**Problem description**
Set down the data below exactly; pictures stay out.

(Source records)
==*==

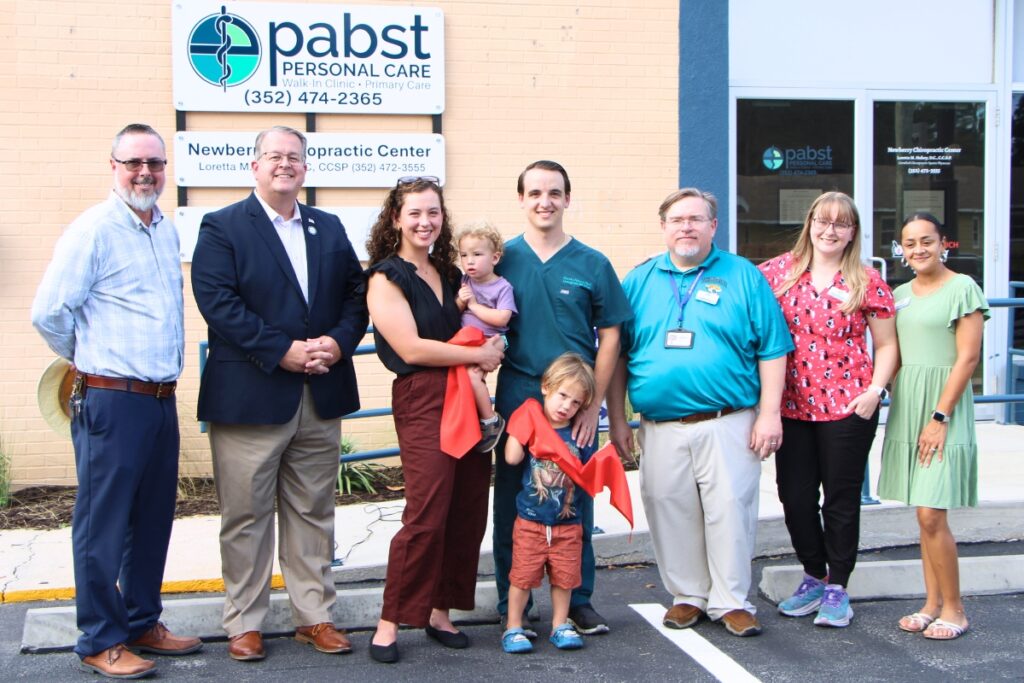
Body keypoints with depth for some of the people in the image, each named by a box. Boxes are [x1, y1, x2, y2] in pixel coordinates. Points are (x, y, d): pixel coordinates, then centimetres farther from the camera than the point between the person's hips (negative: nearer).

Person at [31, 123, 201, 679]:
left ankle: (141, 624, 28)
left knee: (152, 519, 15)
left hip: (161, 399, 7)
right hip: (112, 401, -7)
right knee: (103, 523, 2)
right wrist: (89, 360, 3)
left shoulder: (168, 232, 13)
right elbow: (48, 313, -12)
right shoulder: (93, 230, -10)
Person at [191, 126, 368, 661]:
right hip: (248, 396, -4)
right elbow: (217, 301, -13)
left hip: (322, 395, 5)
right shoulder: (222, 228, -1)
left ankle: (314, 616, 22)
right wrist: (281, 351, -18)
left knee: (313, 512, 12)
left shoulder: (329, 229, 15)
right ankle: (243, 623, 16)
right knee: (246, 515, 4)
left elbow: (356, 294, 11)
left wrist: (338, 342, -9)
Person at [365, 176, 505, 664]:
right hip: (423, 401, -7)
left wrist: (492, 348, 4)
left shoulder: (449, 274, 17)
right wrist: (480, 355, -8)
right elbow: (411, 349, -13)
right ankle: (390, 622, 2)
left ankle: (440, 612, 17)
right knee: (426, 516, -10)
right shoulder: (386, 278, -3)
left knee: (468, 512, 4)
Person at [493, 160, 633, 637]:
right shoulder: (502, 259, 3)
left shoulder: (592, 264, 3)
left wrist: (593, 404, -4)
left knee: (576, 505, 8)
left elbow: (610, 337, 3)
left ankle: (579, 601, 21)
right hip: (516, 399, 0)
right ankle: (512, 606, 17)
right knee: (512, 504, 5)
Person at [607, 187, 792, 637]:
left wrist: (769, 414, -5)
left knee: (730, 509, -2)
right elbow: (616, 355, 11)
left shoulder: (744, 277, 5)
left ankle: (731, 601, 13)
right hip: (660, 428, 2)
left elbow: (772, 351, 2)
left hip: (728, 425, -2)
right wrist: (617, 419, 6)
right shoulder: (640, 280, 10)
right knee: (669, 511, 6)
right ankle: (687, 595, 22)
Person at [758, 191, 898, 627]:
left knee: (841, 498, 5)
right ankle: (814, 577, 28)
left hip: (847, 407, -2)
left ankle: (837, 588, 20)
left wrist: (875, 389, -9)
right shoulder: (778, 272, 4)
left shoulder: (867, 283, 0)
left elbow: (886, 345, 4)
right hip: (791, 406, 2)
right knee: (795, 496, 7)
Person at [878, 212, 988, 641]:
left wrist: (939, 416, -15)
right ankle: (933, 603, 18)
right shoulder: (900, 294, 13)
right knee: (924, 515, 10)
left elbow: (968, 358, -11)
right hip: (905, 410, 6)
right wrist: (888, 398, 5)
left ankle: (954, 609, 4)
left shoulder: (963, 289, -6)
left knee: (931, 515, -9)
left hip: (943, 409, -6)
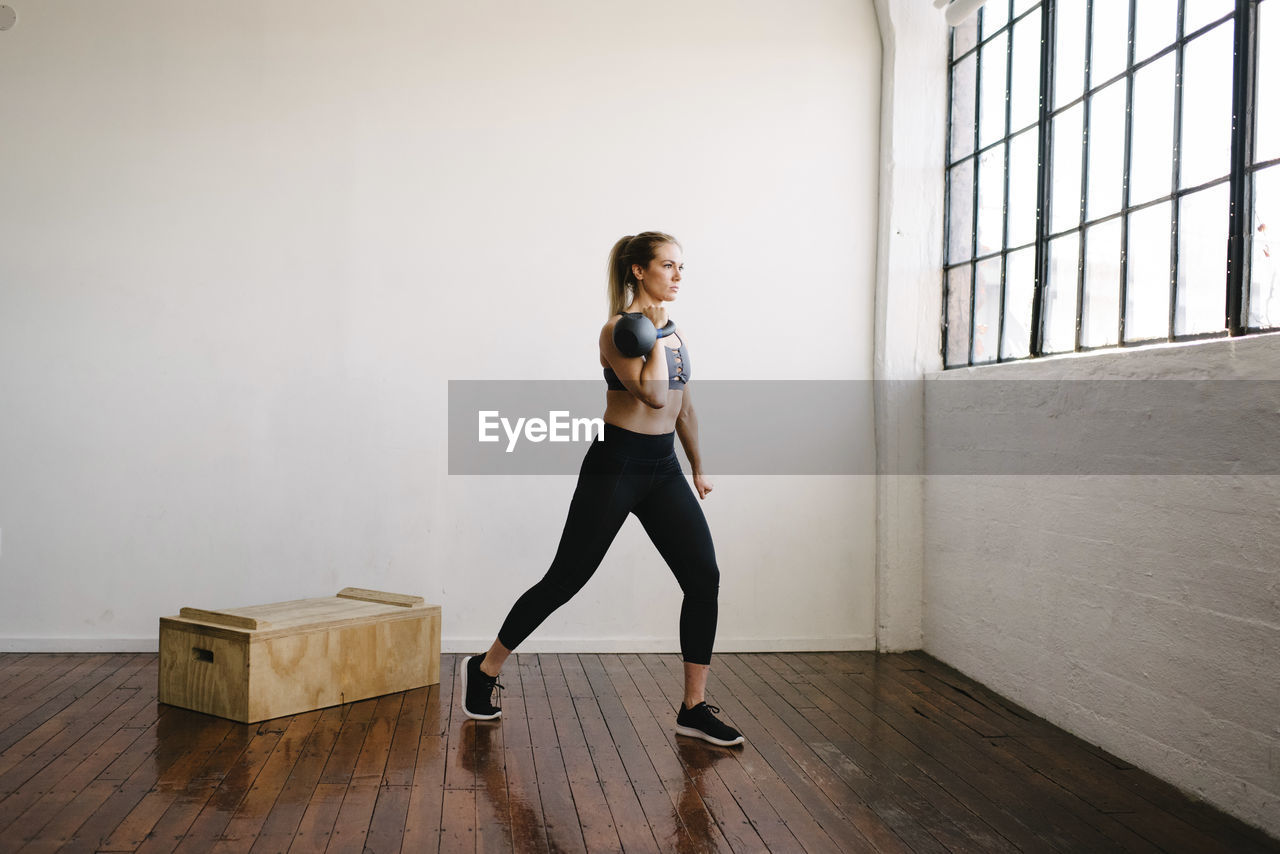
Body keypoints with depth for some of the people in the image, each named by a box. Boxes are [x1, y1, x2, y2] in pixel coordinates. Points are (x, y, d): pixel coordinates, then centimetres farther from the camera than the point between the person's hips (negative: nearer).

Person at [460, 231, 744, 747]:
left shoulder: (676, 332, 12)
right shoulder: (618, 330, -11)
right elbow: (653, 395, -25)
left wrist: (698, 468, 25)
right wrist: (654, 332, -16)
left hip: (663, 468, 7)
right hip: (615, 465, -7)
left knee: (704, 578, -5)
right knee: (565, 579, 1)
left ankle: (693, 709, 5)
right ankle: (484, 668, 21)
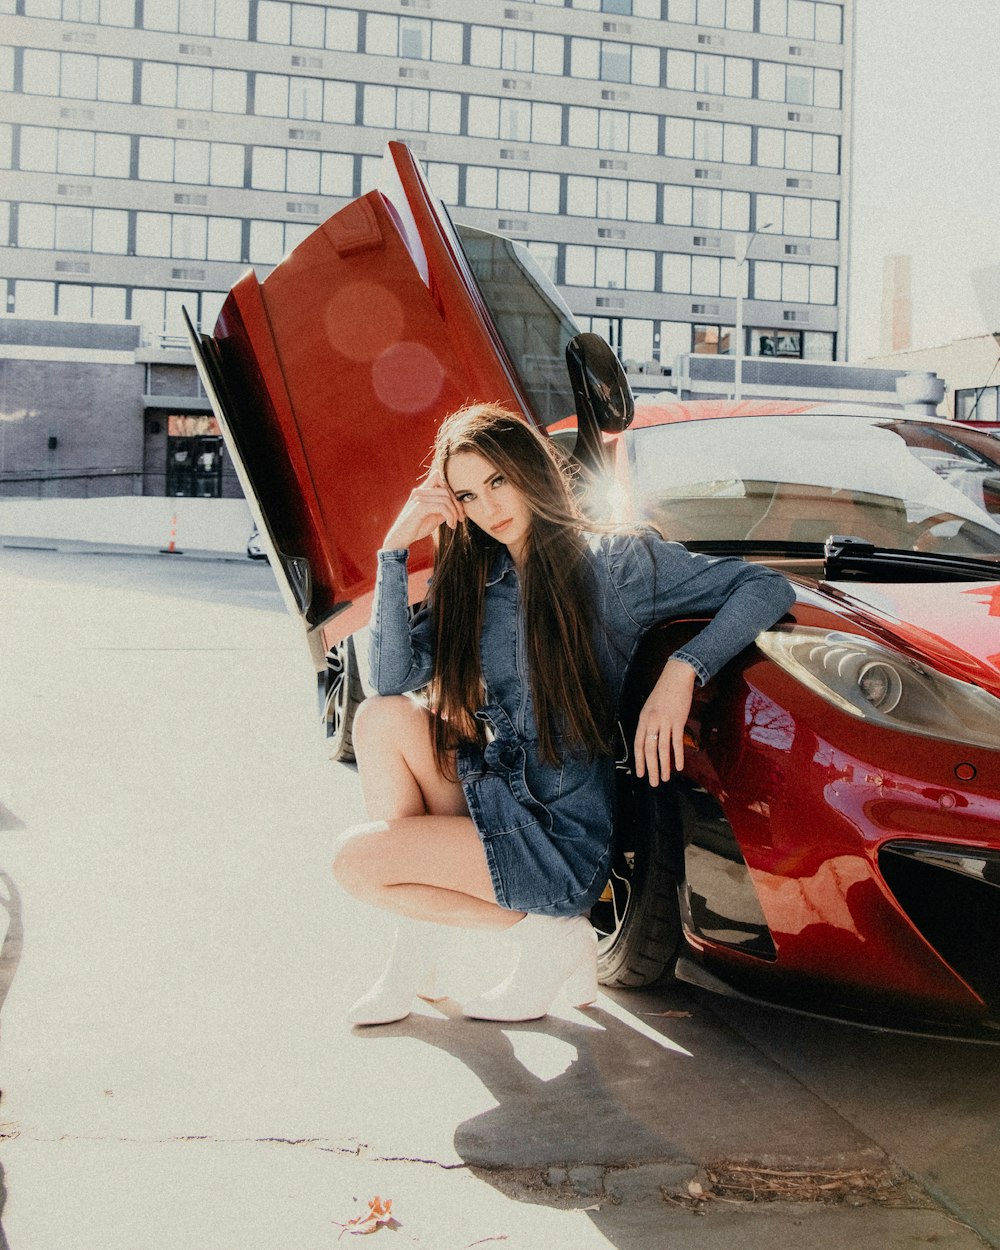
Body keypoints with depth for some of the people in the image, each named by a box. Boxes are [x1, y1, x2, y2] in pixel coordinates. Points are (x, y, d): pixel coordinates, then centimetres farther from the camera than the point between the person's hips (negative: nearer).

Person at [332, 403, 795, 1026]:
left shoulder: (614, 560, -9)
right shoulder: (473, 579, 7)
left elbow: (768, 588, -12)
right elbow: (393, 677, -4)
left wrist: (682, 670, -25)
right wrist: (396, 550, -8)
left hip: (564, 837, -6)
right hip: (493, 798, 7)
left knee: (356, 861, -14)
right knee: (383, 717, -15)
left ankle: (549, 934, 1)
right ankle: (412, 960, -5)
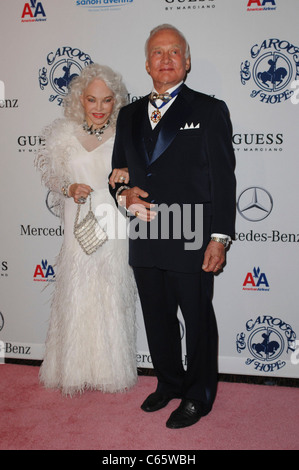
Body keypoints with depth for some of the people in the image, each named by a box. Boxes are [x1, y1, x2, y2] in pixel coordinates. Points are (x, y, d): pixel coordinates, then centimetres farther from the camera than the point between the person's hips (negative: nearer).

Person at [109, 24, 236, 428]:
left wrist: (220, 237, -12)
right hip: (145, 241, 5)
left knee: (198, 322, 8)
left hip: (191, 242, -5)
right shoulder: (129, 114, 14)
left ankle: (199, 396, 29)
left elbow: (224, 178, -6)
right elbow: (118, 169, 20)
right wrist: (124, 193, -4)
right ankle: (169, 383, 39)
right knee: (157, 320, 17)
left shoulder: (210, 110, -1)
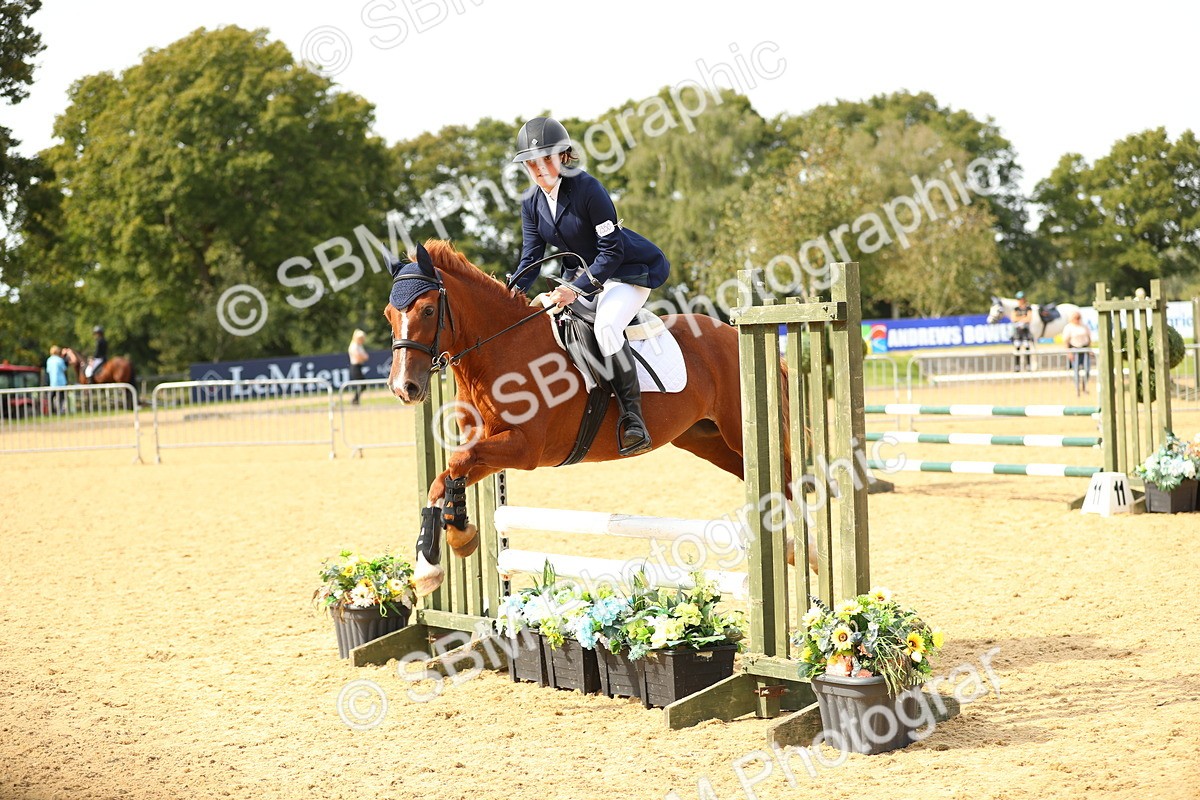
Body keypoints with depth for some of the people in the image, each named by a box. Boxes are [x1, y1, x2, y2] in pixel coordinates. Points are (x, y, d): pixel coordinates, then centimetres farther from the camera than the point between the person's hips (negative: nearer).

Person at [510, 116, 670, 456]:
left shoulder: (587, 188, -22)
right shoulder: (532, 204, -1)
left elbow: (612, 250, -23)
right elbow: (531, 255, 0)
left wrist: (578, 288, -31)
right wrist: (514, 293, -18)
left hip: (628, 270, -7)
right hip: (582, 272, 7)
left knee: (605, 325, -31)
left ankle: (632, 412, -20)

==*==

**Expected answer**
Body keypoints with depth for some of the people in the image, each named by a box. Boxes are [x1, y1, x2, y2] in pixel coordinates. Points are (x, y, d): pixel coordinates, then centimetres farther from the camera than the point between the person's hips (negative: nearer).

Person at [31, 123, 201, 679]:
left ankle: (141, 624, 28)
left knee: (152, 519, 15)
left hip: (161, 399, 7)
right hip: (112, 401, -7)
right knee: (103, 523, 2)
right wrist: (89, 360, 3)
left shoulder: (168, 232, 13)
right elbow: (48, 313, -12)
right shoulder: (93, 230, -10)
Person at [191, 126, 368, 661]:
right hip: (248, 396, -4)
right elbow: (217, 301, -13)
left hip: (322, 395, 5)
right shoulder: (222, 228, -1)
left ankle: (314, 616, 22)
right wrist: (281, 351, -18)
left knee: (313, 512, 12)
left shoulder: (329, 229, 15)
right ankle: (243, 623, 16)
right knee: (246, 515, 4)
left elbow: (356, 294, 11)
left wrist: (338, 342, -9)
Person at [365, 176, 505, 664]:
right hip: (423, 401, -7)
left wrist: (492, 348, 4)
left shoulder: (449, 274, 17)
right wrist: (480, 355, -8)
right elbow: (411, 349, -13)
right ankle: (390, 622, 2)
left ankle: (440, 612, 17)
right knee: (426, 516, -10)
right shoulder: (386, 278, -3)
left knee: (468, 512, 4)
Person at [493, 160, 633, 637]:
right shoulder: (502, 259, 3)
left shoulder: (592, 264, 3)
left wrist: (593, 404, -4)
left knee: (576, 505, 8)
left elbow: (610, 337, 3)
left ankle: (579, 601, 21)
right hip: (516, 399, 0)
right ankle: (512, 606, 17)
right knee: (512, 504, 5)
Person at [607, 187, 792, 637]:
left wrist: (769, 414, -5)
left knee: (730, 509, -2)
right elbow: (616, 355, 11)
left shoulder: (744, 277, 5)
left ankle: (731, 601, 13)
right hip: (660, 428, 2)
left elbow: (772, 351, 2)
left hip: (728, 425, -2)
right wrist: (617, 419, 6)
right shoulder: (640, 280, 10)
right knee: (669, 511, 6)
right ankle: (687, 595, 22)
Person at [758, 191, 898, 627]:
left knee: (841, 498, 5)
right ankle: (814, 577, 28)
left hip: (847, 407, -2)
left ankle: (837, 588, 20)
left wrist: (875, 389, -9)
right shoulder: (778, 272, 4)
left shoulder: (867, 283, 0)
left elbow: (886, 345, 4)
right hip: (791, 406, 2)
right knee: (795, 496, 7)
Person at [878, 212, 988, 641]:
left wrist: (939, 416, -15)
right ankle: (933, 603, 18)
right shoulder: (900, 294, 13)
right knee: (924, 515, 10)
left elbow: (968, 358, -11)
right hip: (905, 410, 6)
right wrist: (888, 398, 5)
left ankle: (954, 609, 4)
left shoulder: (963, 289, -6)
left knee: (931, 515, -9)
left hip: (943, 409, -6)
Body keypoints with depth for some of the people in the image, each named by a box. Boxes are [x1, y1, x2, y2] in pixel coordinates. Points are (x, y, d): pixel coordinates, then centimetres farther from the camera than the point between the person's hips (negative: nearer).

Person at [460, 231, 744, 747]:
left shoulder: (676, 332, 12)
right shoulder: (618, 330, -11)
right elbow: (653, 395, -25)
left wrist: (698, 468, 25)
right wrist: (654, 332, -16)
left hip: (663, 468, 7)
right hip: (615, 465, -7)
left knee: (704, 578, -5)
right knee: (565, 579, 1)
left ankle: (693, 709, 5)
right ankle: (484, 668, 21)
Body keypoints with depth for some of the people in the image, each named by a box. Boxes are [x1, y1, x2, y2] in pixel coordinates. Points are (x, y, d): pixel coordinates, then centimetres farther from the camera than the point between the person's hips (negative: nearer).

Person at [332, 403, 795, 1026]:
left shoulder: (614, 560, -9)
right shoulder: (473, 579, 7)
left elbow: (768, 588, -12)
right elbow: (393, 677, -4)
left wrist: (682, 670, -25)
right wrist: (396, 550, -8)
left hip: (564, 837, -6)
right hip: (493, 798, 7)
left knee: (356, 861, -14)
right knee: (383, 717, -15)
left ankle: (549, 934, 1)
right ankle: (412, 960, -5)
Body keypoints with depth for some of the people in the image, each named by a box. Boxes are [x1, y1, x2, y2] in pixel coordinates. Points are (x, y, d): pixel coordinates, then centimetres farther from the camera than the point between the person's hips (negative: nearer).

Person at [109, 24, 236, 428]:
left wrist: (220, 237, -12)
right hip: (145, 241, 5)
left knee: (198, 322, 8)
left hip: (191, 242, -5)
right shoulder: (129, 114, 14)
left ankle: (199, 396, 29)
left elbow: (224, 178, -6)
right elbow: (118, 169, 20)
right wrist: (124, 193, -4)
right ankle: (169, 383, 39)
right knee: (157, 320, 17)
left shoulder: (210, 110, -1)
Body keypoints with depth for some of the people in the image, each named by a box. Boxes are [x1, y1, x2, y2] in pixel coordinates. Points are (x, y, d): pixel coordinates, then centimetres farther from the camera than the point between the person's hips (negative: nearer).

Person at [510, 116, 670, 456]:
left shoulder: (587, 188, -22)
right shoulder: (532, 204, -1)
left elbow: (612, 250, -23)
right elbow: (531, 255, 0)
left wrist: (578, 288, -31)
right wrist: (514, 293, -18)
left hip: (628, 270, -7)
right hip: (582, 272, 7)
left knee: (605, 325, -31)
left ankle: (632, 412, -20)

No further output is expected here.